The lighting system in the Queen's Lounge includes an ETC Insight 3 console and ETC Sensor dimmers, with Pathway Connectivity DMX Repeater and DMX management, and various Andolite cables and connectors. Fixtures include ETC Source Four ellipsoidals, Thomas PAR-38s, Wybron color scrollers, Altman MR-16 striplights, a Lycian 1200 HMI Superstar followspot, and 16 Clay Paky automated Stage Light and Stage Color 300 luminaires.
Northern Lights is a club with quite contemporary decor, with black-and-white bovine patterns on the banquettes that run around the dance floor. Also encasing the dance floor is a shell of unique color-changing walls. “The architect came up with the concept for the color-changing,” says Michael Lindauer, one of the project managers for Nautilus Entertainment Design. “We did the technical research to decide on the system to use.”
The decision was made to go with LEDs by Lagotronics, a Dutch company. There are 2,100 points of light in the walls, set on 4" centers. “Each point has three LEDs, red, green, and blue, for infinite color-mixing,” says Lindauer, noting that the LEDs “dance” to complicated preprogrammed effects via a custom Lagotronics computer control system.
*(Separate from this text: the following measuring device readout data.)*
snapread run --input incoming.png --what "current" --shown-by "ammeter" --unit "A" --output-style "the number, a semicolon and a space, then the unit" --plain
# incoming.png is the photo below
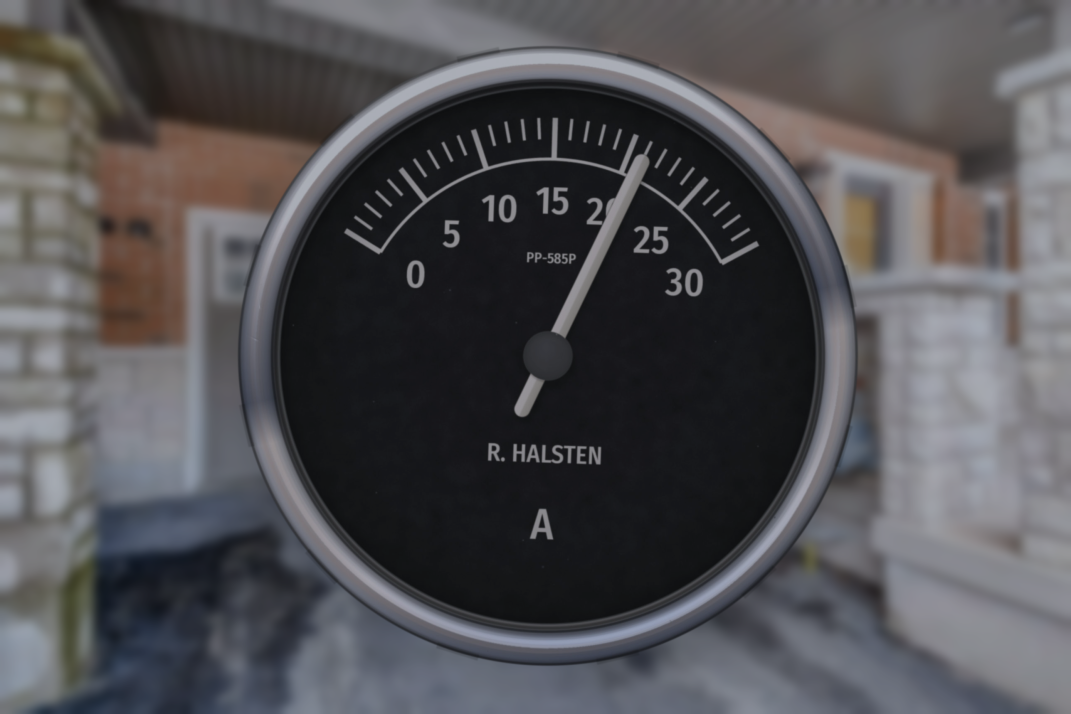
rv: 21; A
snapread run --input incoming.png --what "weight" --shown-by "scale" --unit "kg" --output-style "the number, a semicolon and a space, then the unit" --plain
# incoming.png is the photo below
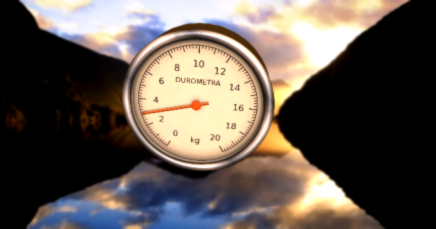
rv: 3; kg
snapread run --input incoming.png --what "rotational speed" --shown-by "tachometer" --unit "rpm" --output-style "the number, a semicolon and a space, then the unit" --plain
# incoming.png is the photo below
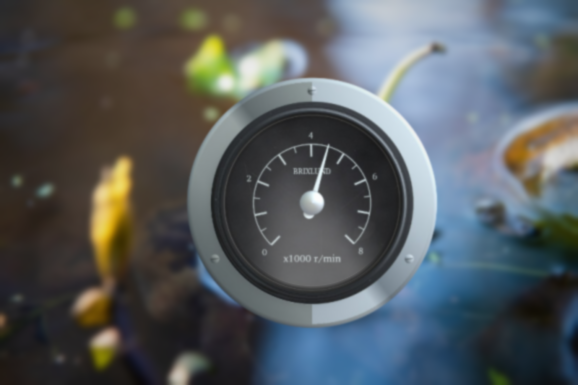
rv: 4500; rpm
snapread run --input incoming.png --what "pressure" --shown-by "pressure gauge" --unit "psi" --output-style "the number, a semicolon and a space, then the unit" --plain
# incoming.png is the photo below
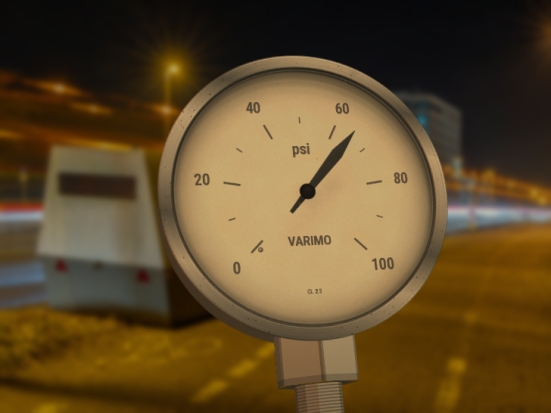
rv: 65; psi
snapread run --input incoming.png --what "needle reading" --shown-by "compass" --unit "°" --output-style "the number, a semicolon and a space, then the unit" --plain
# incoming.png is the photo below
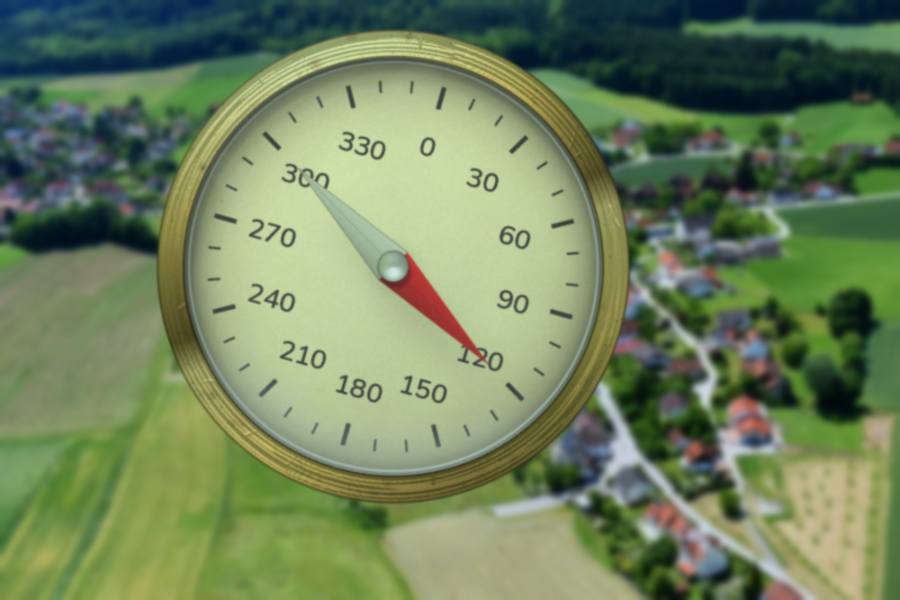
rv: 120; °
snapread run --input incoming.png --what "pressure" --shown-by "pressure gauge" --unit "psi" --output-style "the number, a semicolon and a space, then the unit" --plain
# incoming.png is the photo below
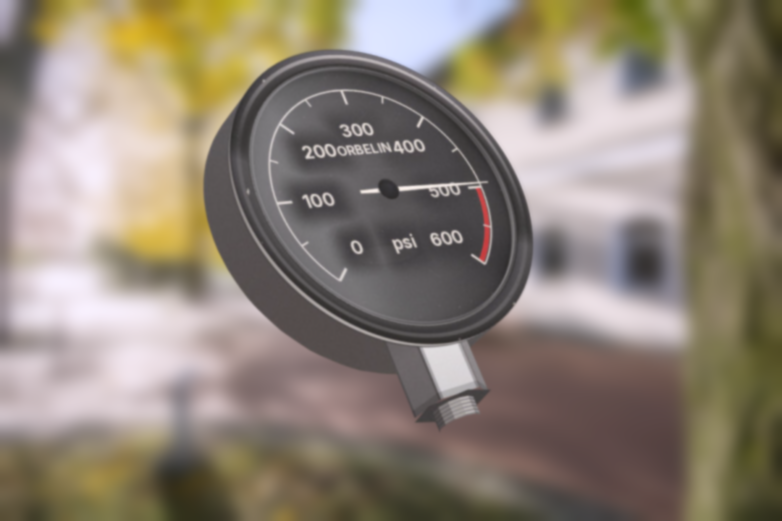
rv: 500; psi
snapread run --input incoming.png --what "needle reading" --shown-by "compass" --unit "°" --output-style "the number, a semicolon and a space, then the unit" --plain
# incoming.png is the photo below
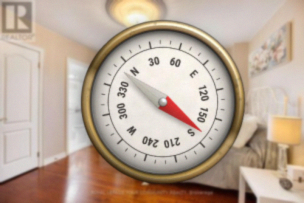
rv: 170; °
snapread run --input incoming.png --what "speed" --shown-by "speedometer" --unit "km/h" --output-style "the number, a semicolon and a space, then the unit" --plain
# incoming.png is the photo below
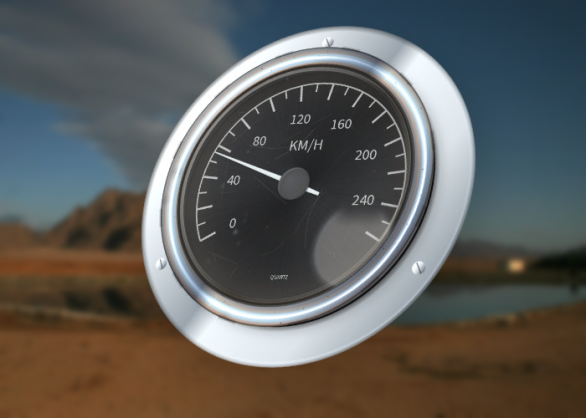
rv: 55; km/h
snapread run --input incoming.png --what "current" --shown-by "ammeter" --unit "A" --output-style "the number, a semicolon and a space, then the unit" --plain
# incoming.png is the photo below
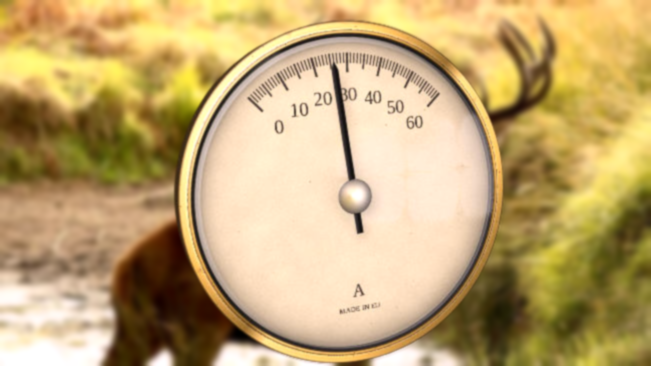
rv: 25; A
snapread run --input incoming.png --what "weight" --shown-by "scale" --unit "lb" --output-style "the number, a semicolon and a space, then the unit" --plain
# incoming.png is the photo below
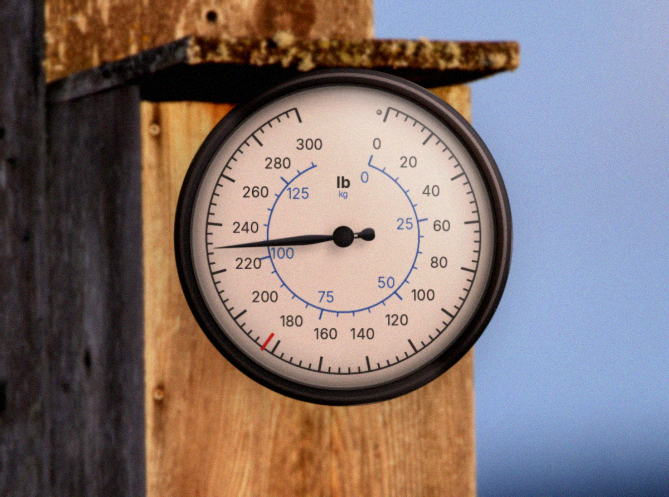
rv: 230; lb
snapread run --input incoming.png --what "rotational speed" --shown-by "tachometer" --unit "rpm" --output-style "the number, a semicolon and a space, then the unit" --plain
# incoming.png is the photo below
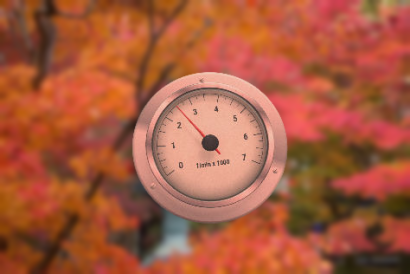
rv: 2500; rpm
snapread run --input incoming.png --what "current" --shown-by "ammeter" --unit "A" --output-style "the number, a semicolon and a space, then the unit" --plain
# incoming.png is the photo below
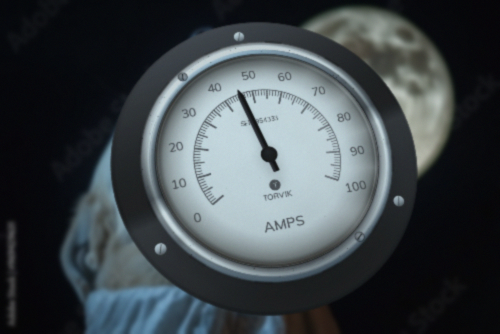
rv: 45; A
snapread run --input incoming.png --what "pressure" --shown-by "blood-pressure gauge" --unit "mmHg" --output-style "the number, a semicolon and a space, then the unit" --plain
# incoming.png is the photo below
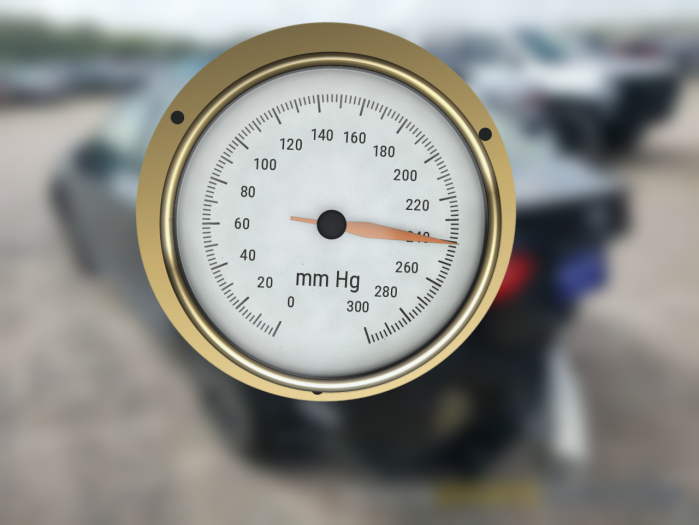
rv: 240; mmHg
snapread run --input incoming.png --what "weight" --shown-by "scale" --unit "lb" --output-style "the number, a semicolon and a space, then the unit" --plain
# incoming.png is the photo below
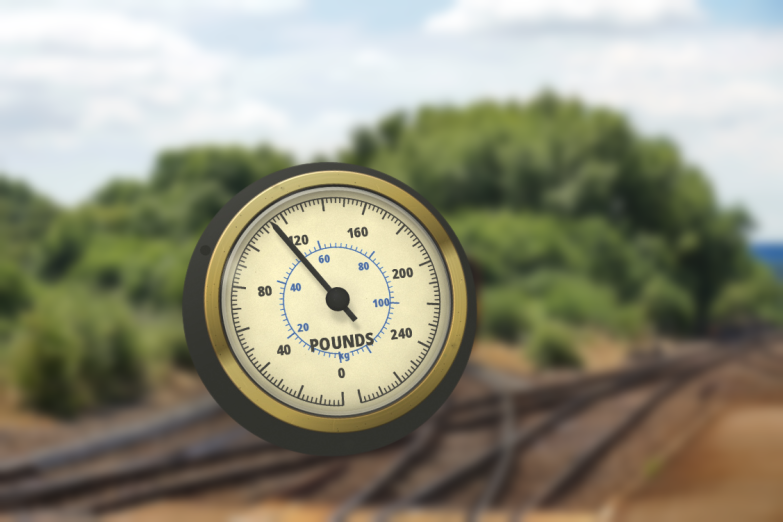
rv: 114; lb
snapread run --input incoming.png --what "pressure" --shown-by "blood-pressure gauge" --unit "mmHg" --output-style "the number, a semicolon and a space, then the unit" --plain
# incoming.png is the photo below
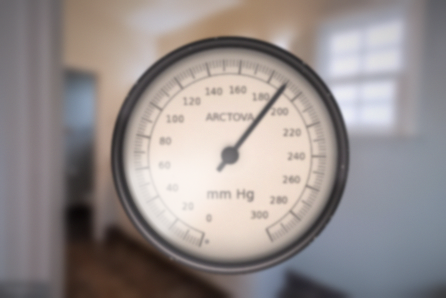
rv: 190; mmHg
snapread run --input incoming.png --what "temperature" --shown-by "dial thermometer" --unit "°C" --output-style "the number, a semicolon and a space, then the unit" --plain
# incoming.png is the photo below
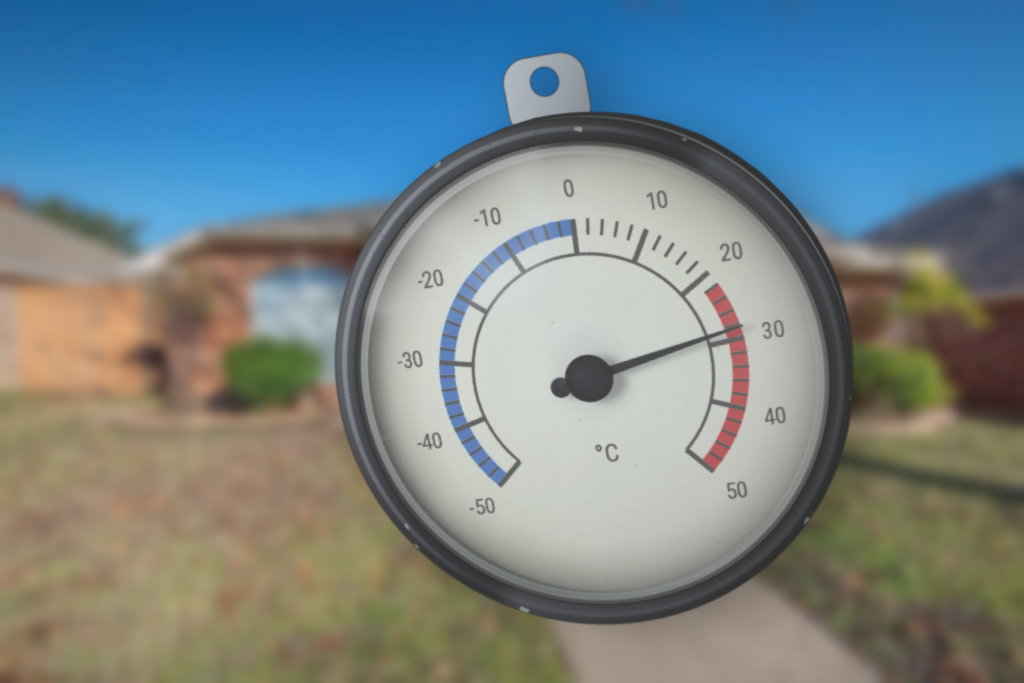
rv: 28; °C
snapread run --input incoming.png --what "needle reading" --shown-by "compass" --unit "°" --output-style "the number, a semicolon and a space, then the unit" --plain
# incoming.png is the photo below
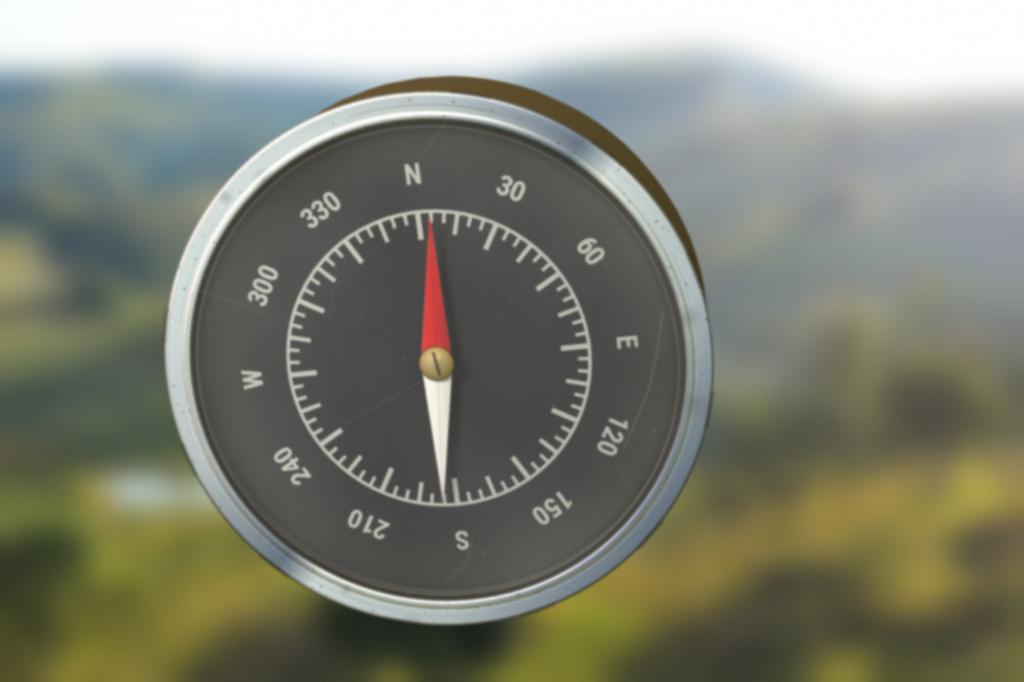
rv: 5; °
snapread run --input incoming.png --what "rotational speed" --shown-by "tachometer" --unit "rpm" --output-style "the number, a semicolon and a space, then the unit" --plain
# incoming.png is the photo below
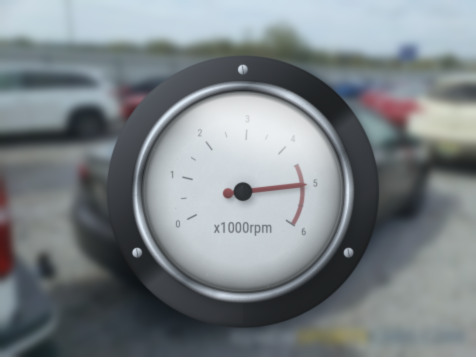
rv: 5000; rpm
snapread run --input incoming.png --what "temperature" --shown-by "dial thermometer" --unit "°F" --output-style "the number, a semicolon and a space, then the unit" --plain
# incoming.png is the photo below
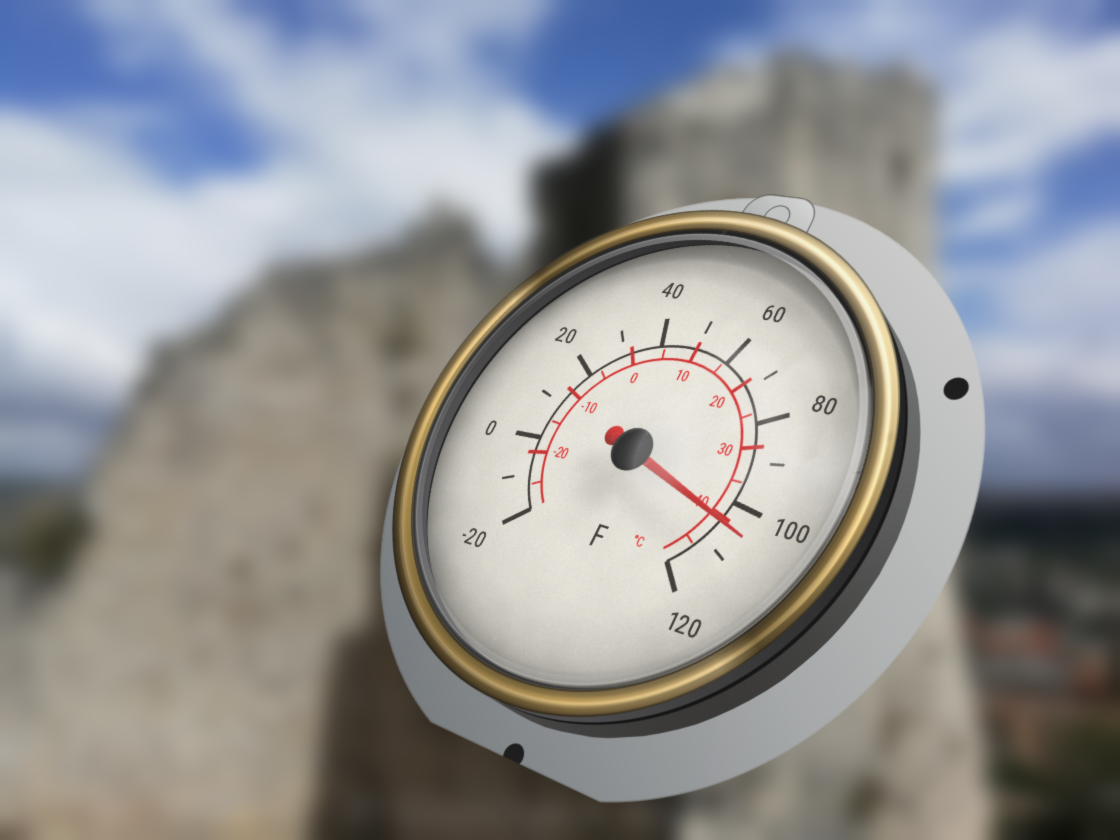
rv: 105; °F
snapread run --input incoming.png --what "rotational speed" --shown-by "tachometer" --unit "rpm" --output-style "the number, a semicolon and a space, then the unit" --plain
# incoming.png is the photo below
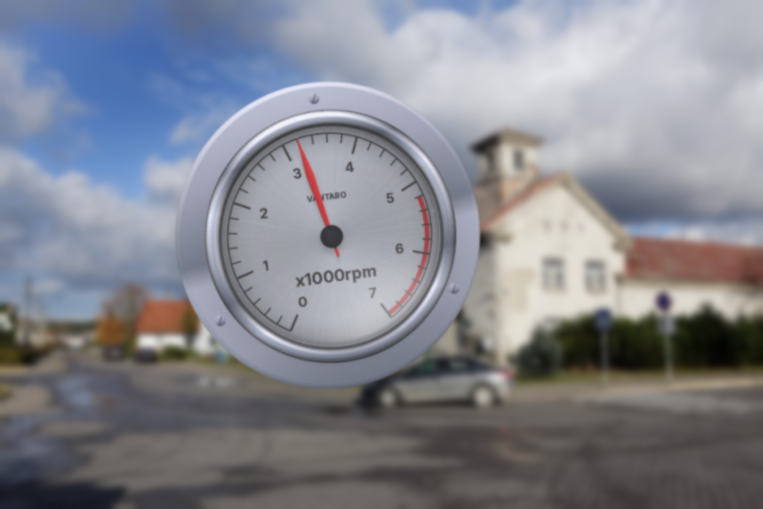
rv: 3200; rpm
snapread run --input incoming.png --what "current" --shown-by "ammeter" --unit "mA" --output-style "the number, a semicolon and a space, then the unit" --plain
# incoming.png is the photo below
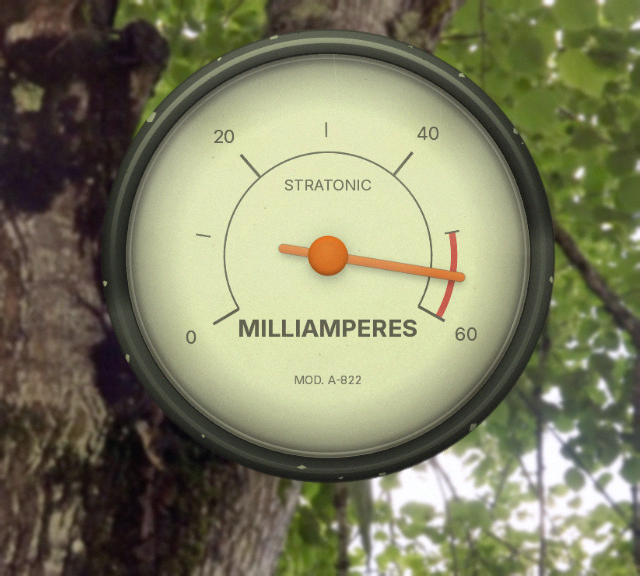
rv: 55; mA
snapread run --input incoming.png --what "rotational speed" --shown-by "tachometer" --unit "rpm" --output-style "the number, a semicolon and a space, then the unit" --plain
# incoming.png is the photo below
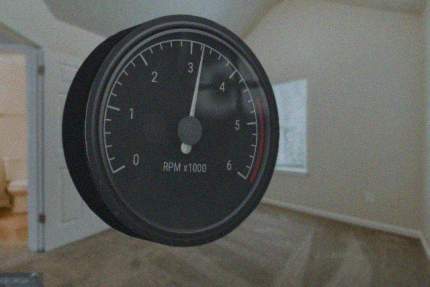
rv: 3200; rpm
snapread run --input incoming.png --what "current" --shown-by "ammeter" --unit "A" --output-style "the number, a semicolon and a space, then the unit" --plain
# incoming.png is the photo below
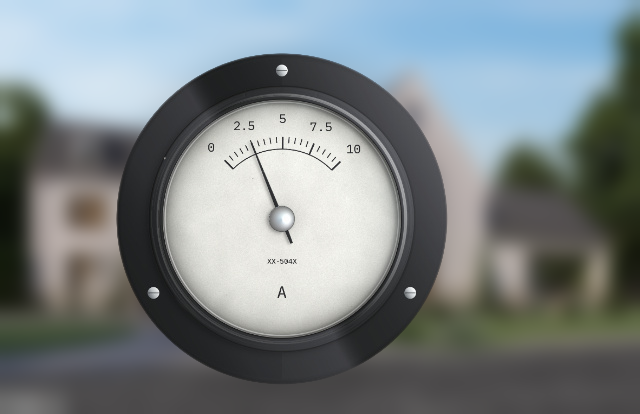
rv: 2.5; A
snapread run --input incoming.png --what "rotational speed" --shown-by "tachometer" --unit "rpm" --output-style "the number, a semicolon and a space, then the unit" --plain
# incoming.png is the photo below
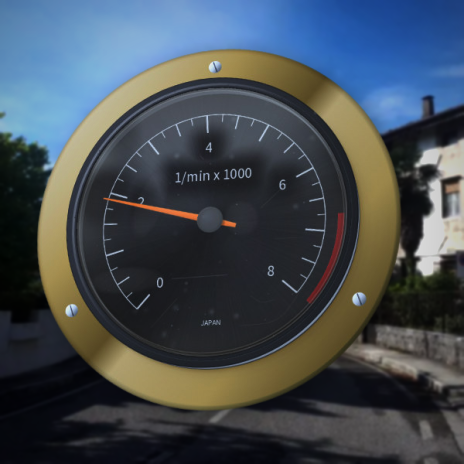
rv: 1875; rpm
The nightclub lighting rig includes 24 Martin Professional MiniMAC fixtures run by an Entertainment Technology Horizon Playback unit. These automated fixtures run along a ceiling cove to add to the elegance of the club design. “There is a uniform look to the lighting,” says Lindauer. “The Martin fixtures add color, texture, and movement to the lighting while three Clay Paky Atlas disco scanners add beams of white light from the corners of the dance floor.” These cut through the atmosphere created by Le Maitre diffusion haze machines.
The audio system in Northern Lights includes a Rane modular disco audio mixer with 12 input modules, a Denon CD player, a Pioneer CDJ-500G CD player, 20 JBL ceiling loudspeakers, seven Mackie HR824 loudspeakers, EAW SB120P subwoofers, QSC CX702, CX602V, and CX302V stereo amplifiers, a Shure wireless microphone system, and a Crown digital audio processor.
The ship's technical team is run by production manager Scott “Scooter” Pulman, who has been with HAL for two years, with Nate Bloom as head lighting tech, Justin Rathbun as head audio tech, and Jarrid Sumner as head rigging tech, plus an additional crew of five: stage manager, assistant stage manager, and three technicians. “This ship has just about anything we'd ever need,” says Pulman, who uses the control booth in the Queen's Lounge as his production office. “We're very well taken care of.”
This technology is just the tip of the iceberg of all that's happening shipwide on the Zuiderdam, and what's planned for the ms Oosterdam, the second ship in the Vista class series, set to sail in August. But it's great to leave the technology behind for a few minutes and take a swim (beware, there are even loudspeakers in the pool) or step out onto the deck as the ship sails from one island to another and enjoy the balmy Caribbean evening air. After all, it is a cruise.